- Letter to the Editor
- Open Access
Response to: Use of prior odds for missing persons identifications - authors' reply
© Budowle et al; licensee BioMed Central Ltd. 2012
- Received: 9 January 2012
- Accepted: 1 February 2012
- Published: 1 February 2012
Please see related article: http://www.investigativegenetics.com/content/3/1/2
- human identity
- legal proceedings
- prior odds
We are concerned that statisticians, such as Biedermann et al. , advocate the position that data may not be needed to support assumptions 'as long as probability is properly considered as an expression of personal belief'. At a time when the National Academy of Sciences  has urged the need for the forensic science community to provide reliable results based on 'objective' data, these authors' position cannot be reconciled. The Report noted (on its page 8), 'The simple reality is that the interpretation of forensic evidence is not always based on scientific studies to determine its validity ... A body of research is required to establish the limits and measures of performance and to address the impact of sources of variability and potential bias. Such research is sorely needed, but it seems to be lacking in most of the forensic disciplines that rely on subjective assessments of matching characteristics. These disciplines need to develop rigorous protocols to guide these subjective interpretations and pursue equally rigorous research and evaluation programs'. It is this approach that distinguishes science from other epistemologies. Then the Report called for research in its Recommendation 3 (page 23), 'Research is needed to address issues of accuracy, reliability, and validity in the forensic science disciplines ... [and in section c of Recommendation 3] the development of quantifiable measures of uncertainty in the conclusions of forensic analyses'.
Foremost, none should abide the inclusion of overstated evidence in reports or legal proceedings as it can impinge on the presumption of innocence.

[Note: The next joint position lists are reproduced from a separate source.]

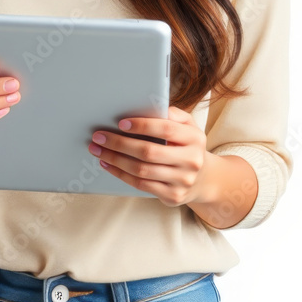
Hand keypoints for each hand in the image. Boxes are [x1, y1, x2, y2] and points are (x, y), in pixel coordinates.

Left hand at [87, 105, 212, 206]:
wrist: (203, 178)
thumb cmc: (187, 145)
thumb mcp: (187, 126)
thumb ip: (172, 114)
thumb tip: (148, 106)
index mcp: (194, 138)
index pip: (166, 129)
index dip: (142, 125)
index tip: (120, 123)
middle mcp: (191, 160)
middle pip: (149, 152)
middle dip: (119, 143)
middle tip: (98, 137)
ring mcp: (182, 181)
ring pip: (141, 170)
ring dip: (115, 160)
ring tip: (98, 150)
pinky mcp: (172, 196)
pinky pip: (141, 185)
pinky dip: (121, 174)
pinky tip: (108, 165)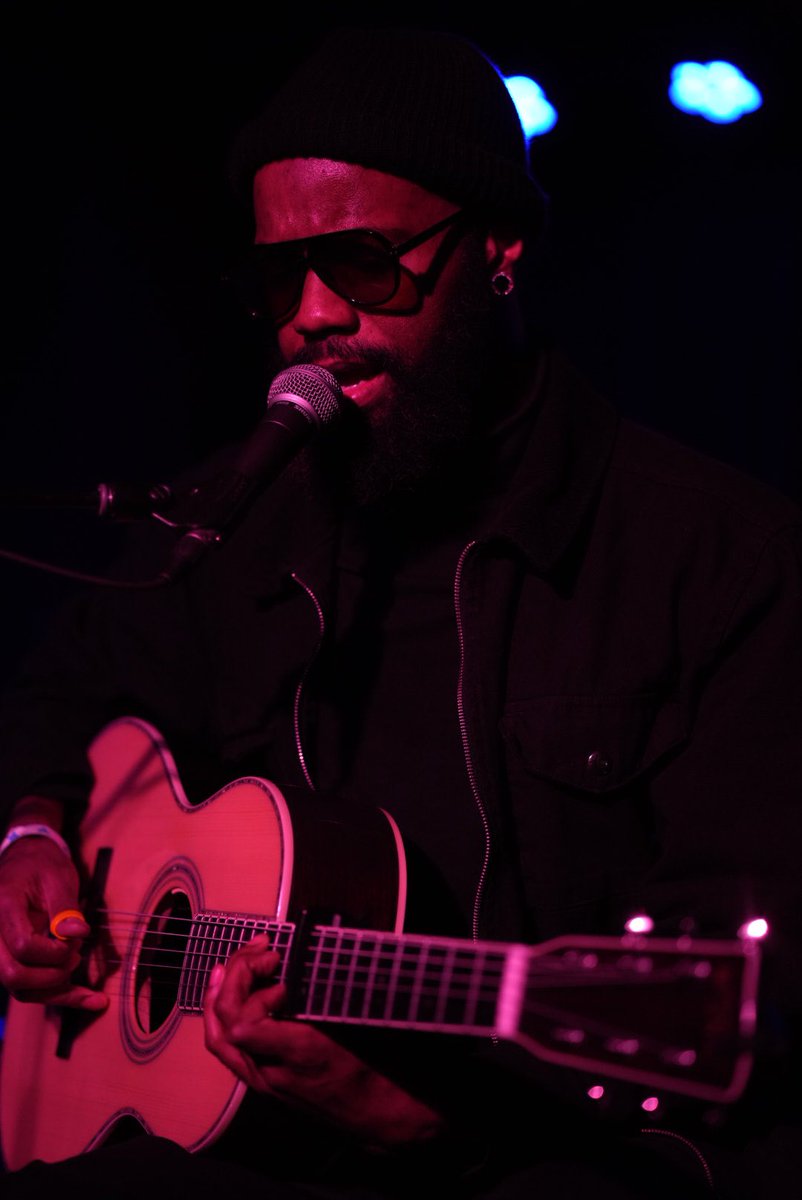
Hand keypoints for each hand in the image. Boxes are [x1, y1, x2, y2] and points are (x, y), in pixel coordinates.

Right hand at [0, 836, 107, 1009]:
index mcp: (4, 908)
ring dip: (56, 990)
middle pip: (13, 976)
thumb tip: (78, 933)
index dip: (54, 951)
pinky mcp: (10, 960)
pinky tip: (89, 999)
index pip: (24, 946)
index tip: (75, 939)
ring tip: (83, 975)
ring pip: (19, 989)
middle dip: (53, 975)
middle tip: (77, 957)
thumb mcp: (58, 877)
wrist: (25, 860)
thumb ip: (66, 907)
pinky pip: (27, 988)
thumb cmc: (42, 866)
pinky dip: (57, 995)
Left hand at [203, 934, 443, 1149]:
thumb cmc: (366, 1067)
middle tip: (260, 950)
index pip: (244, 1027)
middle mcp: (269, 1072)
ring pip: (218, 1037)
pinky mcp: (260, 1079)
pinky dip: (226, 1014)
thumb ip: (316, 1001)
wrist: (369, 1110)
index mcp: (296, 1055)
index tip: (281, 972)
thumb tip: (292, 968)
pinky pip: (228, 1047)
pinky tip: (239, 993)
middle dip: (236, 976)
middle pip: (226, 1024)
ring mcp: (261, 1078)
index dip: (253, 990)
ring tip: (237, 963)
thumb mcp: (348, 1026)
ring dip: (222, 992)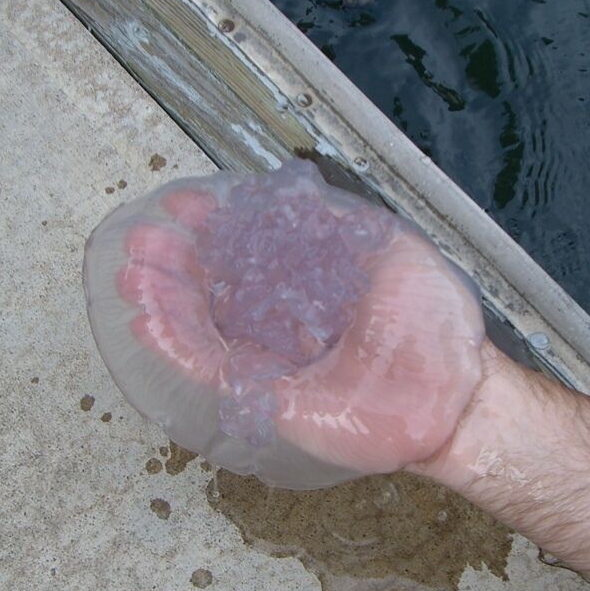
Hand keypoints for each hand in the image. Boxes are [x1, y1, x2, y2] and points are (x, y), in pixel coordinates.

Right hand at [84, 172, 486, 486]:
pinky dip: (177, 344)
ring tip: (133, 273)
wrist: (456, 390)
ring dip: (163, 300)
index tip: (185, 204)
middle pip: (212, 290)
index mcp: (309, 286)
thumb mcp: (389, 249)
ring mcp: (272, 361)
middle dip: (174, 262)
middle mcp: (283, 323)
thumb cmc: (433, 326)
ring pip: (202, 329)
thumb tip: (288, 191)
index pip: (244, 254)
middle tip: (144, 237)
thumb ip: (336, 224)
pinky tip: (148, 319)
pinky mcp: (267, 399)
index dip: (211, 228)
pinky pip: (212, 371)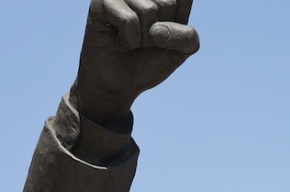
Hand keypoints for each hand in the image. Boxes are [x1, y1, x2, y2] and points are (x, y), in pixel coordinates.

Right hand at [75, 0, 197, 124]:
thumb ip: (188, 36)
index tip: (166, 35)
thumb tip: (157, 30)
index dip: (179, 26)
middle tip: (145, 40)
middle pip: (168, 3)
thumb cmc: (149, 61)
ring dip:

The tenet of this presumption should be held dearly by all, and we as scientists should strive to reduce practices that cannot be supported. Biedermann et al.  appear to argue that, because there is 'subjectivity in science', one does not necessarily have to be held to a standard of justifying assumptions. It is well accepted that there is subjectivity in science. Indeed, Budowle et al.  and others (see references in ) have discussed the inherent subjectivity that exists. It may never be possible to remove all subjectivity, and for that reason we should attempt to develop and agree upon guidelines (or rules) about methods to minimize faulty generalizations. The assertion of Biedermann et al.  that we do 'not require new guidelines edited by the forensic DNA community' is a formula for continued misapplication. Scientists endeavor to identify the subjectivities and the consequences that might shape or misdirect our conclusions. Our use of the term objectivity  is clear in context. Data should support the prior probabilities that are employed. In this regard, we maintain our position.
Budowle et al.  described the Collins case , which held that the courts are concerned about the assumptions made by scientists being justified with actual data that support them. Oddly, Biedermann et al. stated 'it remains questionable whether scientists should interfere with a topic of which practicing legal decision makers are already well aware and that, above all, they are in a better position to appreciate' and cite the case State of New Jersey versus Spann . Biedermann et al. have misunderstood the decisions in the Spann and Collins cases. These cases fully support our call for an empirical basis for assumptions and that untethered use of personal belief is not acceptable. The court is calling for more justification and guidance and that scientists not usurp the responsibility of the jury. Courts typically do not prescribe science to scientists; they demand that the scientists support their conclusions with data. Personal beliefs alone are not a sufficient basis for entering scientific evidence into legal proceedings. However, in contrast to the misunderstandings of Biedermann et al., the Courts in Collins and Spann have prescribed what is not scientifically acceptable.
Contrary to the position promoted by Biedermann et al. , we advocate that conclusions by scientists be supported with data. For too long the human identity community has avoided addressing the issue of generating prior probabilities in missing persons identification cases. Indeed, in a number of cases, inflated values have been proffered. We reiterate that none of us should abide overstated evidence being presented in legal proceedings or being placed in reports. Our position remains that guidelines are needed so that the triers of fact can use better informed judgment. At the least the legal community can be better educated on the pitfalls wherein scientists may become trapped to ensure the presumption of innocence is protected and justice is served.
It is worth noting that Jackson et al. , of which one of the authors is prominently cited by Biedermann et al.  to support their opinion in their letter, opined that 'This information and knowledge may provide a valid, robust assessment of the priors but there is a risk of the scientist being swayed by unreliable or limited prior information, from witnesses for example, towards an erroneous high prior for one hypothesis' and 'We believe that any expression of posterior probabilities, without making clear the priors, and the information on which the priors were based, runs a serious risk of providing misleading opinion'. Perhaps Biedermann et al. missed these concerns when reviewing the literature.
We would like thank Mr Rockne Harmon for his input.